7 Em 2012, a SID se funde com a SCC – Secretaria de Cidadania e Cultura, originando a Secretaria da Cidadania e
Luís Iasbeck (1997, p. 6) recomenda que a identidade seja “concebida como o espaço das afinidades num território de diferenças”. Também reconhecendo a implicação da noção da diferença ao se tratar de identidade, Oliveira (2001, s/p) afirma:
[...] a identidade é uma construção que se faz com atributos culturais, isto é, ela se caracteriza pelo conjunto de elementos culturais adquiridos pelo indivíduo através da herança cultural. A identidade confere diferenças aos grupos humanos. Ela se evidencia em termos da consciência da diferença e do contraste do outro.

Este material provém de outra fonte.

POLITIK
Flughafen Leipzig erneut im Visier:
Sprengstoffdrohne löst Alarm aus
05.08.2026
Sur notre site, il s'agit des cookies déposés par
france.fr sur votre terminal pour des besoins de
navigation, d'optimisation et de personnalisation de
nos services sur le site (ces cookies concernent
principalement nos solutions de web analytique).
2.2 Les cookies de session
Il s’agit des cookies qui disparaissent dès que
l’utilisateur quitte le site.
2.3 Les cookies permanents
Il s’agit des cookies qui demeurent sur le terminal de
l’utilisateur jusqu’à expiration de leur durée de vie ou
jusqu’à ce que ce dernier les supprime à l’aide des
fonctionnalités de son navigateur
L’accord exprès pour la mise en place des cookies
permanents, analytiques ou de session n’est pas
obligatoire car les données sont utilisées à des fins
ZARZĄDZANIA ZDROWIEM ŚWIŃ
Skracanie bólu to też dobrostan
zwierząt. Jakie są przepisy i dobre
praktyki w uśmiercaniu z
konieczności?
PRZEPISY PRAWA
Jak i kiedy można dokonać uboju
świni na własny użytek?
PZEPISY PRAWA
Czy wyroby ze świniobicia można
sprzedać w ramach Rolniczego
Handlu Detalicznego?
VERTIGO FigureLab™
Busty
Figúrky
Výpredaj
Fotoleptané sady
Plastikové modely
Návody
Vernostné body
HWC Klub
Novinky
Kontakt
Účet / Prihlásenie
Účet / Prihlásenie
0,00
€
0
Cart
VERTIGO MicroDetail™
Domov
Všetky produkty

Ambas considerações reforçam o pressuposto de que só é possível pensar a identidade de um dado grupo social se admitirmos que há diferenças entre grupos, assim como diferenças entre os integrantes de um mesmo grupo. O “território de diferenças” não é um ambiente de negação e aniquilação do que é diferente. Antes o contrário, é o habitat natural das identidades, que só ali podem revelar, cada qual, a sua peculiaridade, a sua unicidade, a sua originalidade na transitoriedade. Por outro lado, se há identidade, implica que há também aproximação, aglutinação, ajuntamento, ou seja, há afinidade, aquela outra dimensão da identidade que muitas vezes chega mesmo a ser confundida com ela. O que faz sentido, porque afinidade é o signo em terceiridade, ou seja, é um símbolo. A afinidade é o elemento que permite a aglutinação dos grupos, lembrando que essas aglutinações só podem ser percebidas porque lhe antecede uma condição de diferenciação.

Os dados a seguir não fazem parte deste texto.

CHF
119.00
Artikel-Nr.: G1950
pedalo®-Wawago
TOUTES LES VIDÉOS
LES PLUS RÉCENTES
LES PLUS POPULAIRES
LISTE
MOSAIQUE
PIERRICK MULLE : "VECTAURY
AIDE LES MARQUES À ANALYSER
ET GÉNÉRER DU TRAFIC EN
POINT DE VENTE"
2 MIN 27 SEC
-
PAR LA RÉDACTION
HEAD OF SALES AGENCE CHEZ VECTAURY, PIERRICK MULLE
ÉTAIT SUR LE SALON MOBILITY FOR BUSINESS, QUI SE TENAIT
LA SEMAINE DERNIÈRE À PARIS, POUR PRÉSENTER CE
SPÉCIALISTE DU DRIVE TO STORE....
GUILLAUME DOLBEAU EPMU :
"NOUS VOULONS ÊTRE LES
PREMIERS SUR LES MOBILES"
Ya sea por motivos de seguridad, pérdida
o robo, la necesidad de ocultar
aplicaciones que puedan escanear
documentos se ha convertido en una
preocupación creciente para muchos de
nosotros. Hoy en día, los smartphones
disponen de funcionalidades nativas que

Segundo Iasbeck, “a identidade pode ser administrada fazendo-se aferições permanentes” (2009b). Essa consideração nos remete a uma nova síntese esquemática estruturada sobre as categorias da semiótica triádica, dessa vez enaltecendo a discussão de Iasbeck acerca dos níveis de identidade, conforme se pode observar pelo quadro 5:
Quadro 5 – Níveis de identidade de acordo com as categorias da semiótica triádica
Categoria Primeiridade Secundidade Terceiridade
Nível de identidade Indiferença Diferença Afinidade
Fonte: adaptado de Iasbeck (2009b)
O tema da identidade é rico e cresce por muitos campos do conhecimento, inclusive na Comunicação (Dencker, 2008, pp. 19 e 25), seja nos estudos organizacionais, de recepção ou culturais. Nesta contextualização ele está referido não apenas por sua importância como elemento da concepção metodológica proposta para a pesquisa (que visa descobrir traços identitários), mas por ser um dos conceitos assimilados por muitas organizações
contemporâneas, inclusive por universidades, como critério de enunciação de seus valores específicos e distintivos.